Bolsonaro defended his handling of the pandemic as the commission opened, telling supporters outside the presidential palace: "I was wrong about nothing."
The president argues the economic damage of measures such as a national lockdown would cause more suffering than the virus itself.
But the commission has Bolsonaro looking "scared," said political analyst Andre Rehbein Sathler, of news site Congresso em Foco's research unit.
"I think this (inquiry) is going to create a lot of problems for the president," he told AFP.
"They don't even really need an investigation. The government's actions on the pandemic are there for all to see... The administration went to the Supreme Court to try to block states' social distancing measures, it refused to purchase vaccines, it minimized the pandemic."
The question is just how big the damages could be from the probe, which was ordered by the Supreme Court.
Such commissions have sometimes proved devastating, setting up the impeachment of president Fernando Collor in the 1990s, for example.
But depending how the political winds blow, they can also fizzle.
Bolsonaro struck an alliance earlier this year with a powerful coalition of center-right parties known as the "Centrao" -- likely hoping, among other things, to protect himself from just this kind of fallout.
But the alliance shows signs of fraying.
And with his disapproval rating rising, Bolsonaro looks weakened heading for the October 2022 elections.
Recent polls place him well behind leftist ex-president Luiz Inacio Lula da Silva, likely his top opponent in the race.
Speculation is swirling on whether the administration will try to lay the blame for the pandemic chaos on former health minister Eduardo Pazuello, whom Bolsonaro fired in March.
But Pazuello, an army general, could prove a risky fall guy: It is unclear whether he would be willing to face potential jail time without taking others down with him.
The commission has a 90-day renewable mandate.
In their first item of business, the commission's 11 full members elected the government's pick to preside over the hearings, centrist Senator Omar Aziz.
Senate opposition leader Randolfe Rodrigues was elected the commission's vice president.
And in a setback for the government, Aziz named Bolsonaro critic Renan Calheiros to the powerful post of rapporteur.
Calheiros, a veteran centrist, outlined an agenda for the committee's first sessions, including witness testimony from the four health ministers who have served under Bolsonaro during the pandemic.
He wants to start next Tuesday with ex-minister Luiz Henrique Mandetta, who, like his successor, Nelson Teich, resigned after clashing with Bolsonaro over how to handle the pandemic.

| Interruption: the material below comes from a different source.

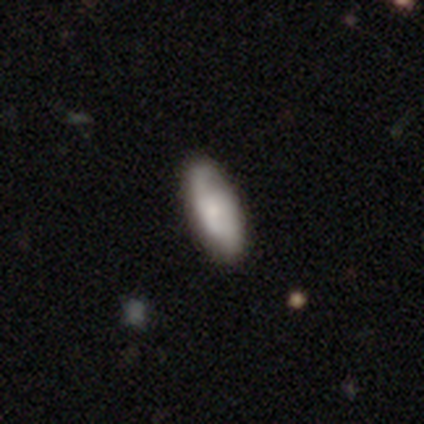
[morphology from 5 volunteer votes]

Mandetta has since become a fierce critic of the president.
Calheiros also called for subpoenas of all government records on Covid-19 vaccine and supply purchases, disbursal of pandemic response funds, use of unproven medications, and emergency assistance for the "chaos" that unfolded in oxygen-starved Manaus.
"The country has the right to know who contributed to these thousands of deaths, and they must be punished immediately," he said.
"There is no statute of limitations on crimes against humanity.... We will wage a crusade against this agenda of death."